Extract provided.

When I asked Dershowitz what he would change about Letters to a Young Lawyer if he were writing it today, he pointed out that because law has become much more of a business, he would want to add a chapter on conflicts and billing practices, which are more relevant than they were.

In the book, Dershowitz places great importance on finding a mentor, but acknowledges that a great mentor is hard to find. We talked about how to avoid bad mentors, including two red flags:

  1. Lawyers who advise you to do the same things they have done in their career.
  2. Lawyers who do things just because they have always done things, despite the lack of any evidence those things actually work. There are some great examples in Letters to a Young Lawyer that we discussed in the the podcast.

I asked Dershowitz about imposter syndrome, which he says is an issue for him just as it is for many young professionals.

Data extract.
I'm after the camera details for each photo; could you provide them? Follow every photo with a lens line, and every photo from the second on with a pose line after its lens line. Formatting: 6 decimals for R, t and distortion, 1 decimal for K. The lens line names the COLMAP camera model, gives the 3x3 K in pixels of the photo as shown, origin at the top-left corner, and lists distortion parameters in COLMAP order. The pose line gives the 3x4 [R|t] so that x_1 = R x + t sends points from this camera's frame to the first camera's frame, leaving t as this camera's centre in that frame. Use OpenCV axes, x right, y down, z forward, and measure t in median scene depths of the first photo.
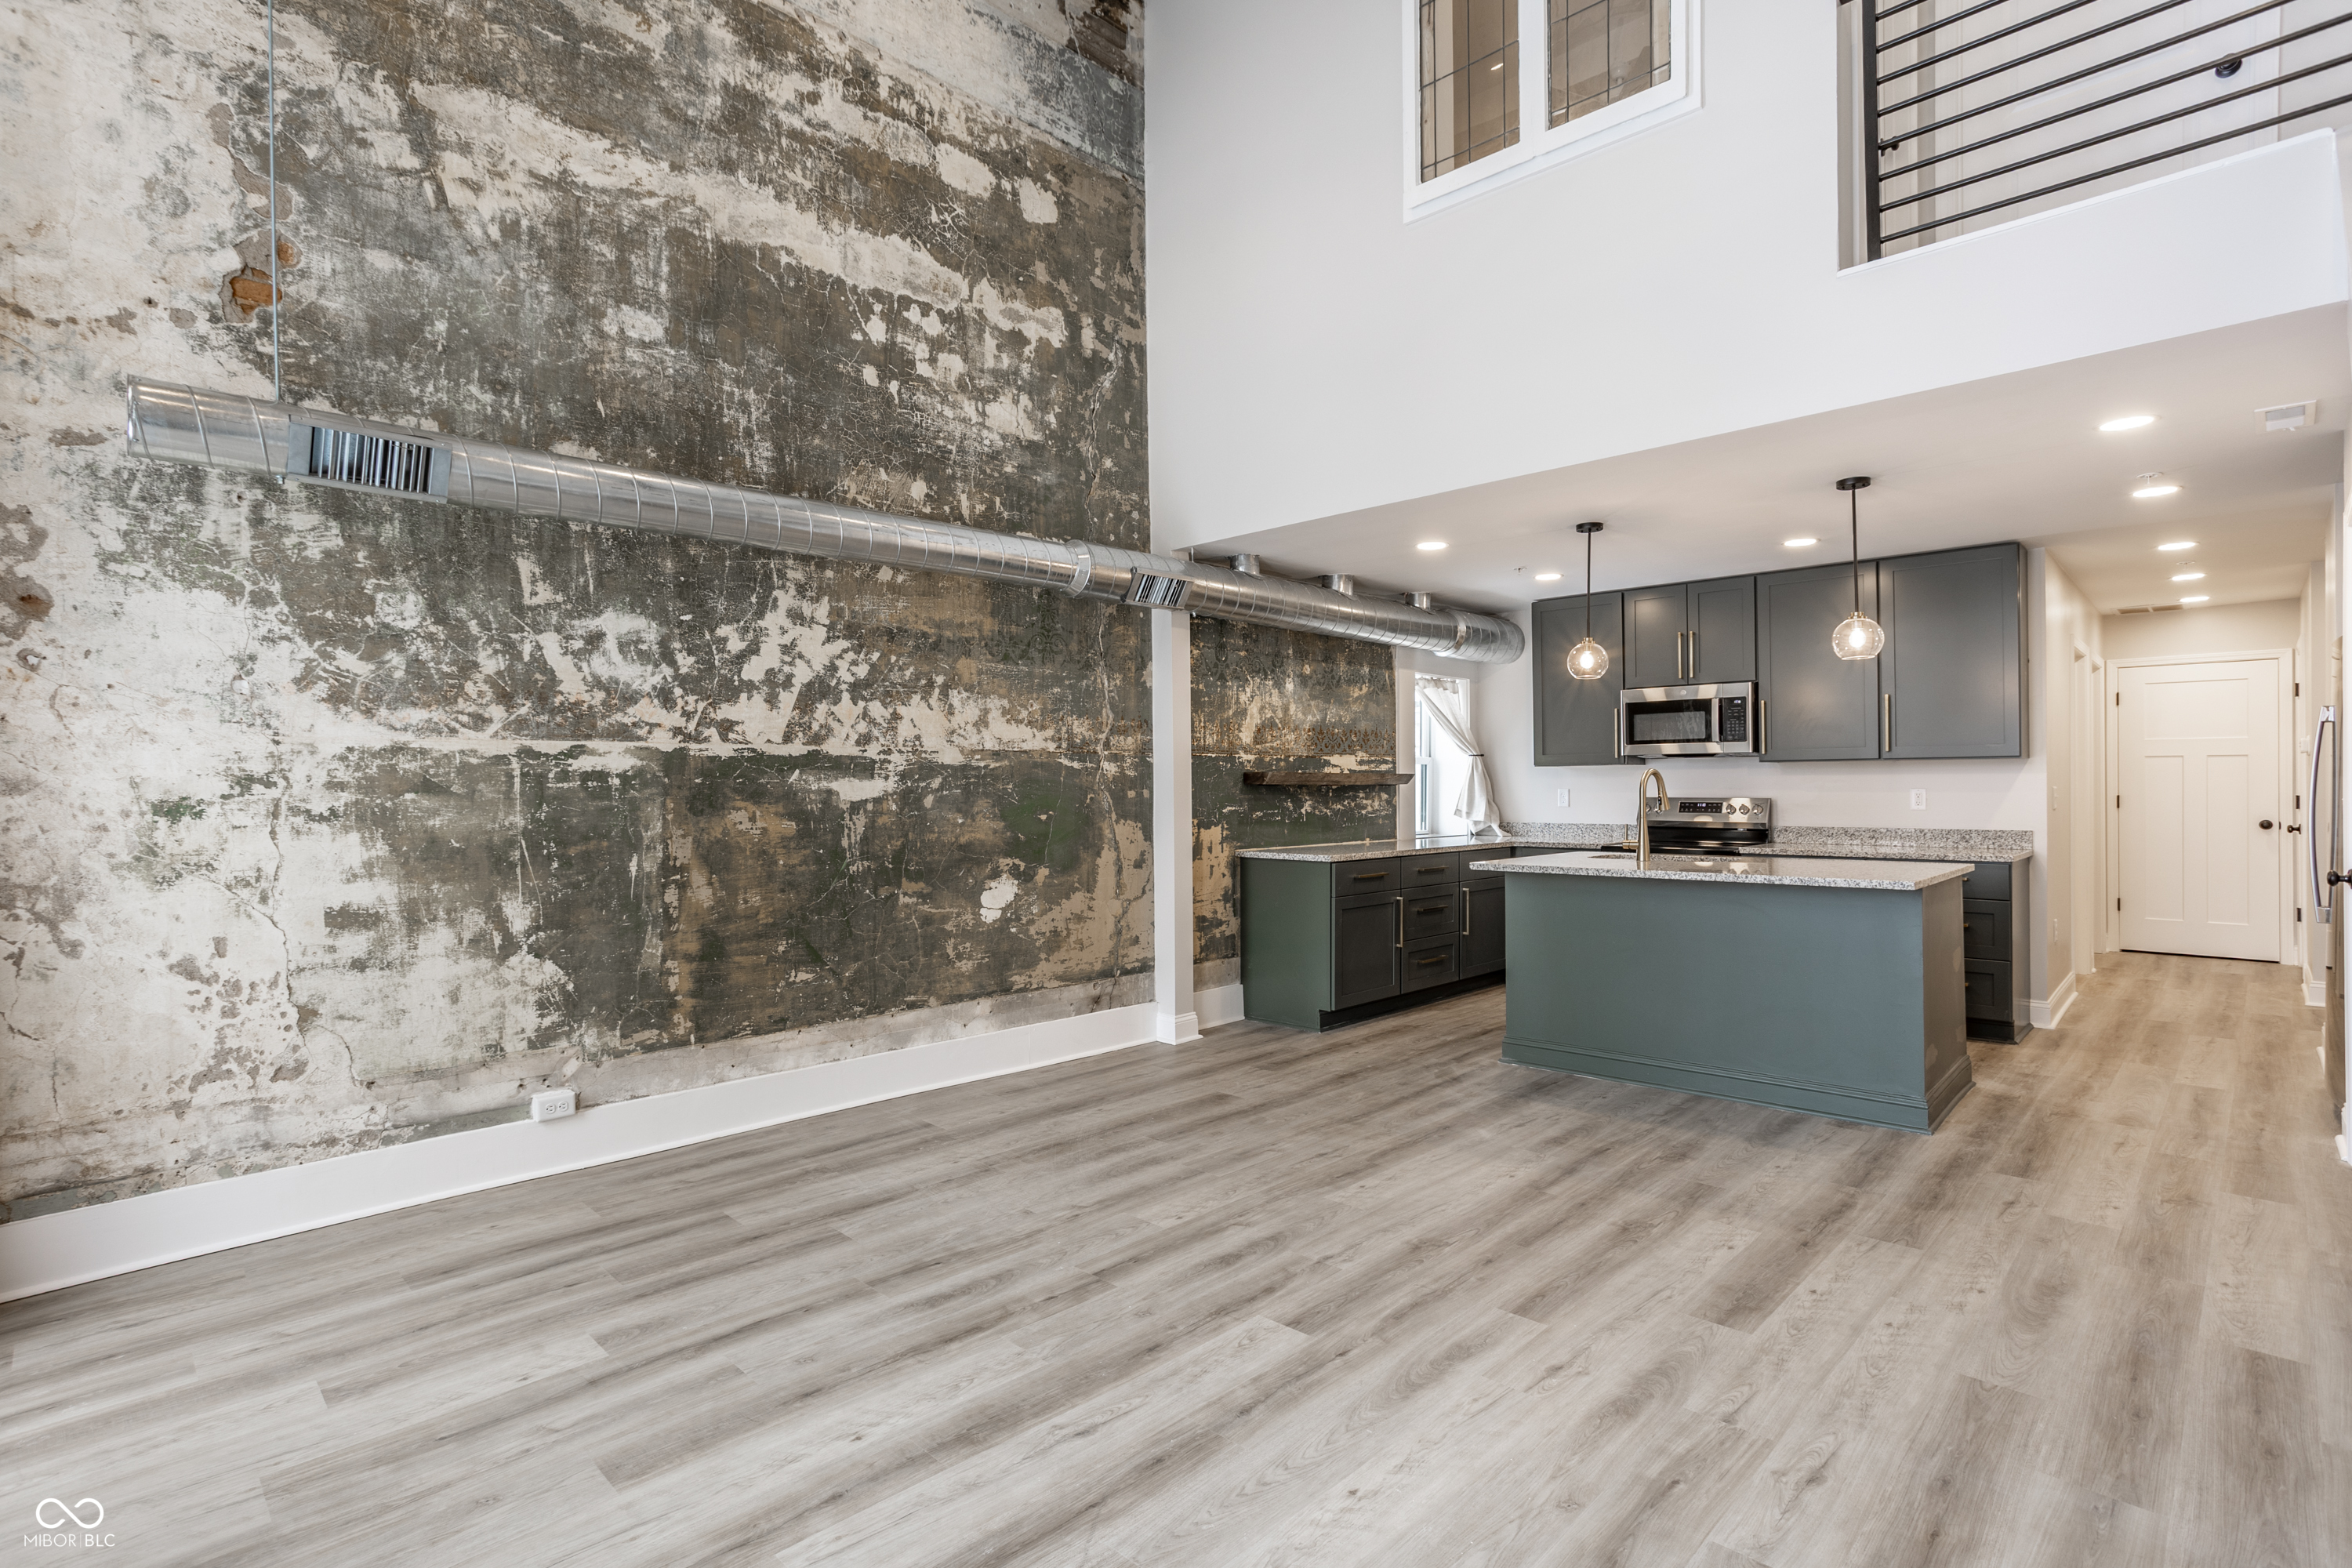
lens RADIAL K [[1130.3, 0, 1176.0], [0, 1130.3, 784.0], [0, 0, 1]] dist [-0.060920, 0.040886]
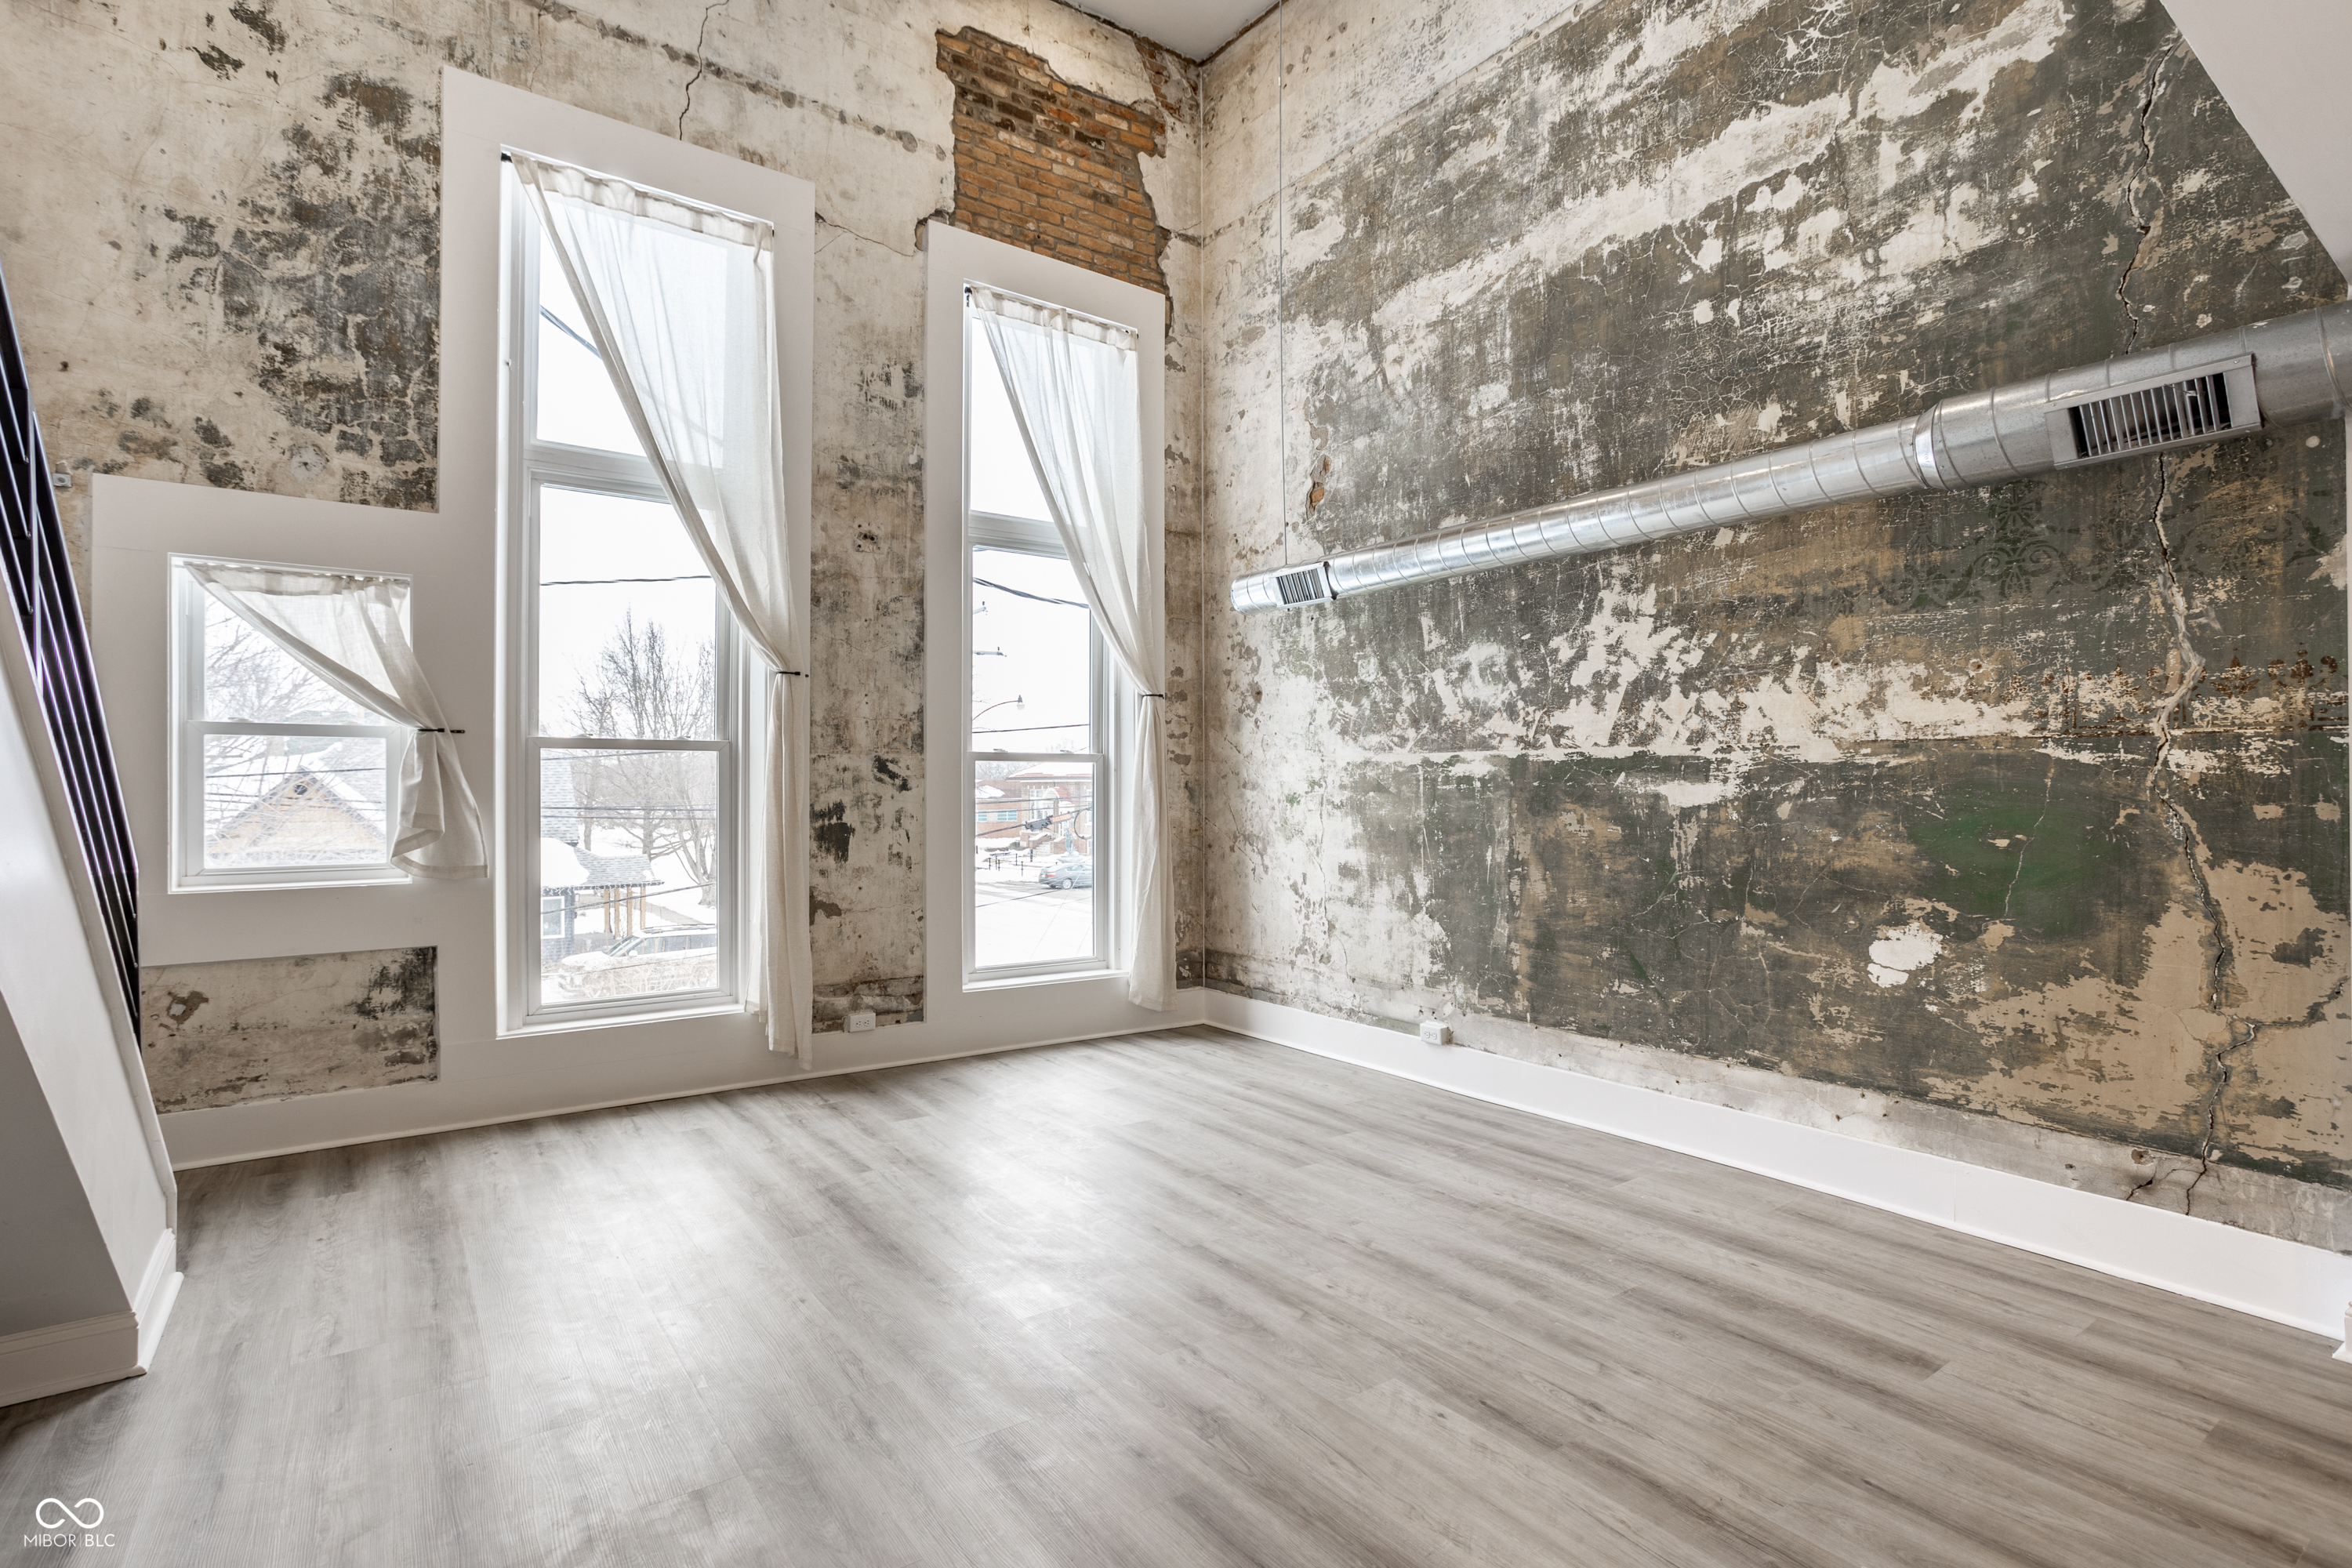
lens RADIAL K [[1134.5, 0, 1164.1], [0, 1134.5, 778.5], [0, 0, 1]] dist [-0.049351, 0.030707]
pose [[-0.163493, 0.001527, -0.986543, 0.659310], [0.002619, 0.999996, 0.001114, -0.009371], [0.986541, -0.002402, -0.163496, 0.750492]]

Task item.
From the interview write-up about *Letters to a Young Lawyer*, pull out word for word the part that opens with the words containing "1. Lawyers who" and closes with "the the podcast.".

Answer to this task.
1. Lawyers who advise you to do the same things they have done in their career.
  2. Lawyers who do things just because they have always done things, despite the lack of any evidence those things actually work. There are some great examples in Letters to a Young Lawyer that we discussed in the the podcast.